I richiedenti ETA forniscono i propri dati biografici, biometrici e di contatto, rispondendo inoltre a una serie di domande. Questo consente di aumentare la nostra conoscenza delle persone che intendono entrare nel Regno Unito e di prevenire l’ingresso di chi potrebbe rappresentare una minaccia.
Cosa succede se non si ottiene un’ETA?
Se una domanda di ETA viene respinta, verrà comunicato all’interessato il motivo del rigetto e questi potrà presentare una nuova domanda.
Se la richiesta per l’ETA viene rifiutata, l’interessato non potrà fare ricorso, e se desidera ancora ottenere il permesso per viaggiare nel Regno Unito dovrà richiedere un visto.
È necessaria l’ETA per chi transita nel Regno Unito? Se sì, perché?

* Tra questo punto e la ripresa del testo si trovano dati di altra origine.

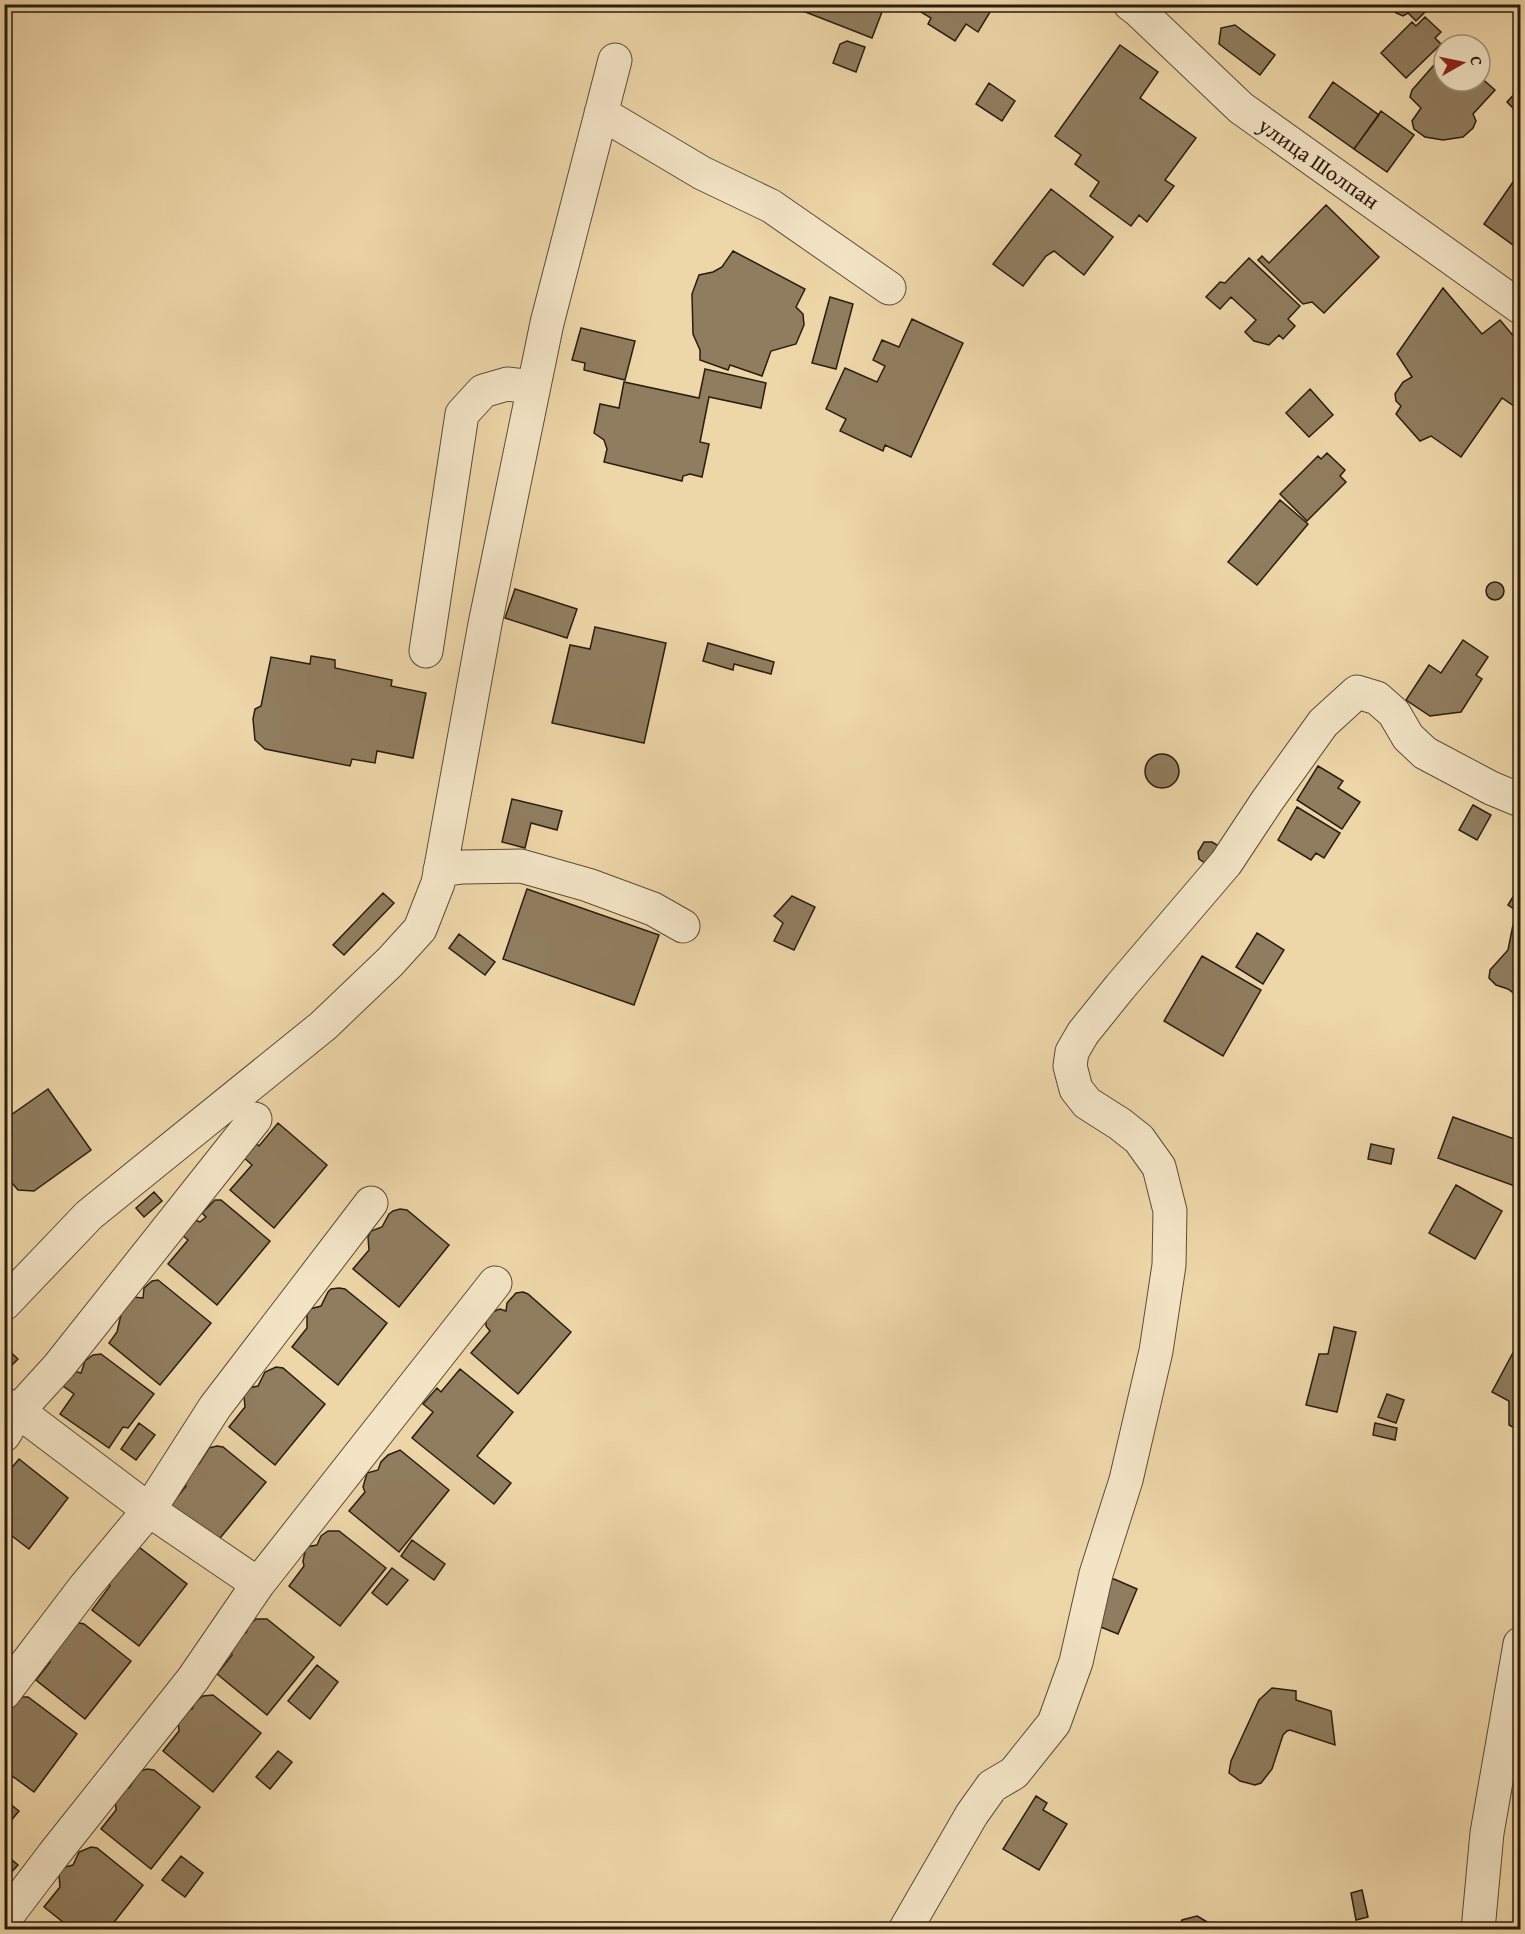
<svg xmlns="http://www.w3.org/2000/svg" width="1525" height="1934" font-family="'Gentium Book Plus',serif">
<rect width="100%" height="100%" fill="#edd6a8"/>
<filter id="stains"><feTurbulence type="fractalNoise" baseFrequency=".00333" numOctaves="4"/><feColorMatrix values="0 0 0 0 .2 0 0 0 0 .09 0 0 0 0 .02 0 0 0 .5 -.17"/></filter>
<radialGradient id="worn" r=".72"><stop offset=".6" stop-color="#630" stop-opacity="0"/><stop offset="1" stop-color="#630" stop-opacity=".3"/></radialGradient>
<path fill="#907d5f" stroke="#2b1d0f" stroke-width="1.5" d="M 785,4 L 885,4 L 872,38 Z
M 912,4 L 985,4 L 990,12 L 978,32 L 966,24 L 955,41 L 928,24 L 931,18 L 911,6 Z
M 1390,4 L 1433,4 L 1416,21 L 1408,13 L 1403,16 L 1396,13 Z
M 1425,17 L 1441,32 L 1435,38 L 1441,44 L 1406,78 L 1381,53 L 1412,22 L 1416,26 Z
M 1235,25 L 1275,55 L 1260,75 L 1219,44 L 1221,28 Z
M 847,41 L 865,47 L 856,72 L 833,63 L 840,44 Z
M 1120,45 L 1158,72 L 1140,98 L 1196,138 L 1165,180 L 1174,186 L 1147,222 L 1139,215 L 1131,226 L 1090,196 L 1099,182 L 1075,164 L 1081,155 L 1055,136 Z
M 1444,58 L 1444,81 L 1480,81 L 1480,77 L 1495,90 L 1473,114 L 1476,121 L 1473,128 L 1463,137 L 1443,140 L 1425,137 L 1414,129 L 1412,121 L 1421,108 L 1410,97 L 1412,90 L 1434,65 L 1439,64 Z
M 1333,82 L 1379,115 L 1354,149 L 1309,117 Z
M 989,83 L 1015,101 L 1002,121 L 976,104 Z
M 1520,88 L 1520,115 L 1507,102 Z
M 1381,111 L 1414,135 L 1387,172 L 1354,149 Z
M 1520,172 L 1520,250 L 1484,224 Z
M 1051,189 L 1113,237 L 1084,275 L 1054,251 L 1046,256 L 1023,286 L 993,264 Z
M 1326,205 L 1379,257 L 1324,313 L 1312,302 L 1303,304 L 1258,260 L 1262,256 L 1269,263 Z
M 733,251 L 805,289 L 796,307 L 803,314 L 804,325 L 796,344 L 771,351 L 762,376 L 730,365 L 728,370 L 700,360 L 700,350 L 693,334 L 692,294 L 699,275 L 713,272 L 722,267 Z
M 1249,258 L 1300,306 L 1288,319 L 1295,326 L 1283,339 L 1279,335 L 1269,345 L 1254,341 L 1245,332 L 1256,320 L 1231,297 L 1220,309 L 1206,297 L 1220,282 L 1225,283 Z
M 1443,288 L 1482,334 L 1500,320 L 1520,344 L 1520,410 L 1502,398 L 1461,457 L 1431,436 L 1420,441 L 1396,414 L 1401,406 L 1396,401 L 1395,394 L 1403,382 L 1412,377 L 1397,354 Z
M 830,297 L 853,304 L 836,369 L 812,363 Z
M 912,319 L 963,343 L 911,457 L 885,445 L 883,451 L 840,431 L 846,419 L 826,409 L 845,368 L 877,382 L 885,366 L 873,360 L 882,340 L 899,347 Z
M 581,328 L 635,341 L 625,380 L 584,370 L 585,363 L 572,360 Z
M 705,369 L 766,383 L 761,408 L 709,397 L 700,442 L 709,444 L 702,477 L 690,474 L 683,476 L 682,481 L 604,462 L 607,449 L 604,440 L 594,433 L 600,404 L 619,408 L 624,382 L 699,398 Z
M 1310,389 L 1333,415 L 1309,437 L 1286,413 Z
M 1327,453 L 1345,470 L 1340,476 L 1346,482 L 1307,521 L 1280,494 L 1318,456 L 1321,459 Z
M 1280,500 L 1308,524 L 1257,585 L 1228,562 Z
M1486 591a9 9 0 1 1 18 0a9 9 0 1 1-18 0Z
M 515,589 L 577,609 L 567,638 L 505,618 Z
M 595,627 L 666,643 L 644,743 L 552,723 L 570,645 L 590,649 Z
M 1463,640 L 1488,657 L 1476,675 L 1482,679 L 1461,712 L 1430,716 L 1406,700 L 1429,665 L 1441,673 Z
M 708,643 L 774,662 L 771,674 L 734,664 L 733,670 L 703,661 Z
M 311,656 L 335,660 L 335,668 L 392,680 L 391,686 L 426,693 L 413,758 L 377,751 L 375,763 L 352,759 L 350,766 L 265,749 L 255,740 L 253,719 L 255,709 L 261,706 L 271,657 L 310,664 Z
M1145 771a17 17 0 1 1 34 0a17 17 0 1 1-34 0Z
M 1318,766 L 1343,781 L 1338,788 L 1360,802 L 1342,829 L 1297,800 Z
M 512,799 L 562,811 L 557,830 L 531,823 L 525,848 L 502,842 Z
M 1473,805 L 1491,815 L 1477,840 L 1459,830 Z
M 1297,807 L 1340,833 L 1324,858 L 1316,853 L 1311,860 L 1278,840 Z
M 1204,842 L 1212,842 L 1219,846 L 1205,863 L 1199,859 L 1198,852 Z
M 1520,885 L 1520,998 L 1508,989 L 1496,985 L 1489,978 L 1490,970 L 1508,950 L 1513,925 L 1520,913 L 1508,905 Z
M 527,889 L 659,935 L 634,1005 L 503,959 Z
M 383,893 L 394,903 L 344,955 L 333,945 Z
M 792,896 L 815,907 L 794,950 L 774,941 L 783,923 L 774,916 Z
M 1257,933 L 1284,950 L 1263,984 L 1236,967 Z
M 459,934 L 495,962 L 485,975 L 449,948 Z
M 1202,956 L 1261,990 L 1223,1056 L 1164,1021 Z
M 48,1089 L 91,1150 L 34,1191 L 18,1190 L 12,1183 L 10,1171 L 4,1164 L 4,1120 Z
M 1453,1117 L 1517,1140 L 1520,1138 L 1520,1188 L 1438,1158 Z
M 278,1123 L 327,1165 L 274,1228 L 230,1190 L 252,1165 L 241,1155 L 253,1141 L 259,1146 Z
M 1371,1144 L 1394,1149 L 1391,1164 L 1368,1159 Z
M 1456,1185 L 1502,1211 L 1475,1259 L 1429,1233 Z
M 154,1192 L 162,1201 L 144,1217 L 136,1208 Z
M 215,1200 L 221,1200 L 270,1241 L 217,1305 L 168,1264 L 188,1240 L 181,1234 L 192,1219 L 200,1222 L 206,1217 L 202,1213 Z
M 400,1209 L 407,1210 L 449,1245 L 399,1307 L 353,1269 L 369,1250 L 368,1237 L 371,1231 L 382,1227 L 389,1214 L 393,1211 Z
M 158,1280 L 211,1323 L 160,1385 L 109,1343 L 117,1332 L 123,1306 L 132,1297 L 143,1298 L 144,1288 L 152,1281 Z
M 339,1288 L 345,1289 L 387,1323 L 338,1385 L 292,1347 L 307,1328 L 307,1315 L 310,1309 L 321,1306 L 328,1292 L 331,1289 Z
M 523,1292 L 528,1294 L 571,1332 L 518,1394 L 471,1353 L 490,1331 L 486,1326 L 486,1319 L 492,1312 L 500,1309 L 506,1311 L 507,1303 L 516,1293 Z
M 1334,1327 L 1356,1332 L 1337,1412 L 1306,1405 L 1319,1354 L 1328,1354 Z
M 4,1346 L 18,1359 L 4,1373 Z
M 1515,1349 L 1520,1352 L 1520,1431 L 1509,1425 L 1509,1401 L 1492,1392 Z
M 101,1354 L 154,1394 L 128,1428 L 123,1427 L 109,1448 L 60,1414 L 74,1394 L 63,1386 L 74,1371 L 81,1373 L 85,1361 L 93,1355 Z
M 276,1367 L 283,1368 L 325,1404 L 275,1465 L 229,1427 L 245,1407 L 244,1396 L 248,1388 L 258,1386 L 265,1372 Z
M 460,1369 L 513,1412 L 477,1456 L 511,1483 L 494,1504 L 412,1438 L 433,1412 L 423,1404 L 437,1388 L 441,1392 Z
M 1387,1394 L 1404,1400 L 1396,1423 L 1378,1417 Z
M 139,1423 L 155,1435 L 136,1460 L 121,1449 Z
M 1375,1423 L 1397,1428 L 1395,1440 L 1373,1435 Z
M 217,1446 L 223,1447 L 266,1482 L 216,1543 L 170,1506 L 186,1486 L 184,1481 L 195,1465 L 199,1464 L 209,1448 Z
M 400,1450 L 449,1490 L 399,1552 L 349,1511 L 365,1492 L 363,1487 L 367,1473 L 378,1470 L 381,1462 L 388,1455 Z
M 19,1459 L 68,1498 L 29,1549 L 4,1530 L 4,1477 Z
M 328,1531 L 339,1531 L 386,1568 L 340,1626 L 289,1586 L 304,1566 L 303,1561 L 306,1547 L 317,1545 L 321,1536 Z
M 412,1540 L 445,1564 L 434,1580 L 401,1556 Z
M 134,1547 L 140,1548 L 187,1584 L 139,1646 L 92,1610 L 110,1586 L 106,1577 Z
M 392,1568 L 408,1580 L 387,1605 L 372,1593 Z
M 1114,1579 L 1137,1589 L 1118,1634 L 1086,1621 L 1103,1582 Z
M 256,1619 L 267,1619 L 314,1657 L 267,1715 L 217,1674 L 232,1655 L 231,1650 L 241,1633 L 246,1633 L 249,1625 Z
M 75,1622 L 84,1624 L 131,1661 L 85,1719 L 36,1680 L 50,1662 L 49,1653 Z
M 317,1665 L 338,1682 L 310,1719 L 288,1701 Z
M 1272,1688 L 1296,1691 L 1296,1700 L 1331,1711 L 1335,1745 L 1290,1730 L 1287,1731 L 1283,1735 L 1272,1769 L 1261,1783 L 1255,1785 L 1240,1781 L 1229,1773 L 1231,1761 L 1259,1700 Z
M 213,1695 L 261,1733 L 213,1792 L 163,1751 L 179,1731 L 178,1719 L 187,1710 L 192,1709 L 195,1702 L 203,1696 Z
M 16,1697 L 28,1697 L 77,1734 L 34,1792 L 4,1770 L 4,1713 L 7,1713 L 12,1700 Z
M 278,1751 L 292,1762 L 270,1789 L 256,1777 Z
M 147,1769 L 154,1770 L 200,1807 L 151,1869 L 101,1829 L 116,1810 L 115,1798 L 125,1788 L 129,1788 L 140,1771 Z
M 1036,1796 L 1047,1803 L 1043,1810 L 1067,1824 L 1039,1870 L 1003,1849 Z
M 4,1799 L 19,1811 L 4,1829 Z
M 91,1847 L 97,1848 L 143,1885 L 108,1930 L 73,1930 L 44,1907 L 60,1887 L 59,1875 L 61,1868 L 73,1865 L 79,1852 Z
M 4,1853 L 18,1865 L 4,1880 Z
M 181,1856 L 203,1873 L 185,1897 L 162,1880 Z
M 1362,1890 L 1368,1917 L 1356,1920 L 1351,1893 Z
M 1197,1916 L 1221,1930 L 1177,1930 L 1182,1920 Z
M 33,1924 L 39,1924 L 45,1930 L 21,1930 L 25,1925 Z"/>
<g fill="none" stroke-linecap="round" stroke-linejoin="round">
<g stroke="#5c4b35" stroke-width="35">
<path id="minor" d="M 1130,4 L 1138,10 L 1241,108 L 1520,307
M 601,113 L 702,173 L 771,206 L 889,288
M 426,651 L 462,414 L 483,391 L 507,384 L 533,387
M 440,870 L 463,867 L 521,866 L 588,885 L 653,909 L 683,926
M 4,1304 L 89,1215 L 323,1026 L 390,962 L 420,929 L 438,883 L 485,624 L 547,323 L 615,60
M 4,1404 L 18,1411 L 149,1510 L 258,1584 L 495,1283
M 4,1435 L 18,1411 L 59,1366 L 255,1119
M 4,1693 L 84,1588 L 149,1510 L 215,1407 L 371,1203
M 4,1920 L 54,1854 L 193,1679 L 258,1584
M 905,1930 L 972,1814 L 992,1786 L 1014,1773 L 1054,1723 L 1076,1662 L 1096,1574 L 1126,1480 L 1156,1351 L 1169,1265 L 1170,1211 L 1159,1167 L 1139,1139 L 1120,1124 L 1087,1103 L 1076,1089 L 1070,1066 L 1072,1052 L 1083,1033 L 1120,987 L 1226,863 L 1267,801 L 1323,723 L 1357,692 L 1377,698 L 1394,713 L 1408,737 L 1425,753 L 1491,788 L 1520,800
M 1478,1930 L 1487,1833 L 1520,1644"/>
</g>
<use href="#minor" stroke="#f3e4c6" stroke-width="33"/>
</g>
<g text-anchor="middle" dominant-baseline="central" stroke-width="6" stroke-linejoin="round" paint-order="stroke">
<g font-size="22" fill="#2b1d0f" stroke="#f3e4c6">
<text transform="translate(1319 163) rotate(35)">улица Шолпан</text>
</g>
</g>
<rect width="1525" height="1934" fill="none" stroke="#edd6a8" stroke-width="24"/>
<rect x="6" y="6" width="1513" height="1922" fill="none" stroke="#2b1d0f" stroke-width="3"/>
<rect x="12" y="12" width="1501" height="1910" fill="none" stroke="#2b1d0f" stroke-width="1.5"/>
<g transform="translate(1462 63) rotate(81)"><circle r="28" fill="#f3e4c6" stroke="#a3947d" stroke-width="1.5"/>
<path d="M0-4.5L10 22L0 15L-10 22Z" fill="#8f2418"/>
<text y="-9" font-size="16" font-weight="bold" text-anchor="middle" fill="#2b1d0f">С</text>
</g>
<rect width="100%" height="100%" filter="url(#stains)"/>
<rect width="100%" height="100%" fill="url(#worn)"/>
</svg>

A seguito dei riscontri ricevuti dall’industria aeronautica, il governo britannico ha concordato un’esenzione temporanea dall’obbligo di richiedere un’ETA per i passeggeri che transitano nell’area transiti degli aeroporti e che, pertanto, non passano attraverso il controllo di frontiera del Regno Unito. L’esenzione sarà tenuta sotto esame e potrà essere modificata in futuro.
I passeggeri che transitano nel Regno Unito attraversando il controllo delle frontiere dovranno continuare a richiedere un’ETA, qualora richiesto per la loro nazionalità.